[Asia Economy Reporter Minji Lee] Gold prices, which had been stagnant for a while, are rebounding as they gain attention as an inflation hedge (risk avoidance) tool.
On the 19th, the June gold futures price traded on the New York Mercantile Exchange recorded $1869.20 per troy ounce as of the 18th (local time). After reaching the $1900 level in January, it fell to the high $1600s but is now showing an upward trend again.
Gold prices, a representative physical safe-haven asset, move inversely to risk assets. From the end of last year to early this year, as preference for risk assets such as stocks strengthened, gold remained relatively weak. From mid-February, as interest rates and the dollar strengthened, the decline in gold prices accelerated, and in early March, domestic gold prices fell to their lowest level in a year since March last year.
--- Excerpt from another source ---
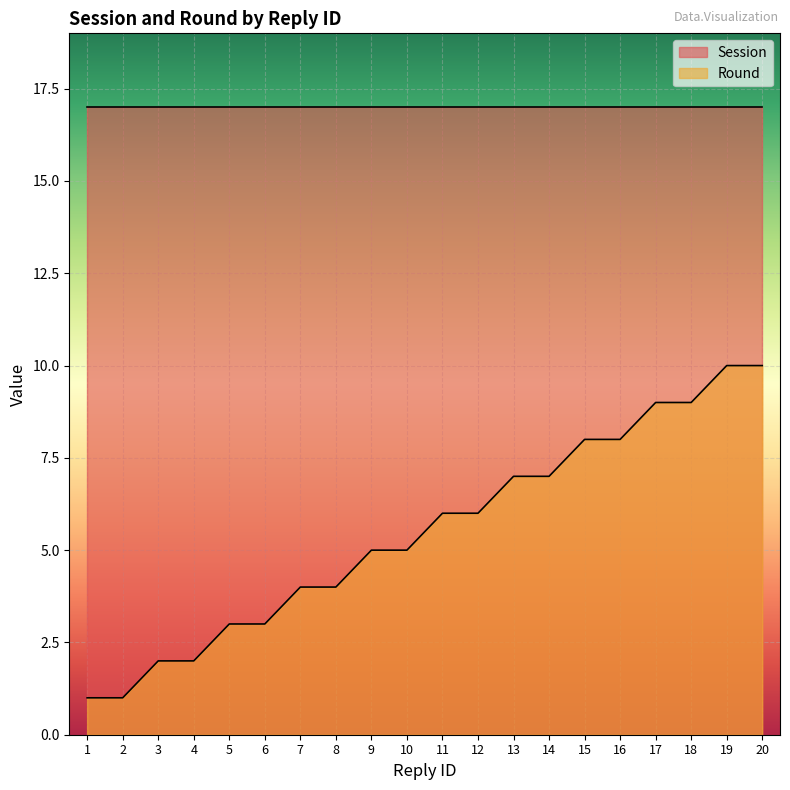

Does the chart display data point markers on the line(s)?

No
Because gold does not yield interest, when interest rates rise, its price falls, and when the value of the safe-haven dollar rises, gold prices also decline. Recently, with the surge in interest rates and the dollar value calming down and inflationary pressures increasing, gold's appeal as a hedge tool has been highlighted.
Accordingly, domestic gold prices are also showing an upward trend. According to the Korea Exchange, on the 18th, the price per gram of 1 kg gold spot in the KRX gold market closed at 68,200 KRW, up 0.56% from the previous trading day, marking a three-day consecutive rise. This is the highest closing price since January 8, when it was 68,320 KRW, closely approaching the yearly high (69,230 KRW on January 6).
As demand for inflation hedging grows, silver spot prices are also rising accordingly. Silver prices are recently trading around $28 per troy ounce, recovering to the February level of the yearly high ($29). Soohyun Kim, a researcher at Daishin Securities, said, “Investment attractiveness of gold and silver is expected to increase due to the inflow of inflation hedge demand. The increase in gold demand in Asian markets and silver demand due to U.S. infrastructure policies are also expected to influence price rises.”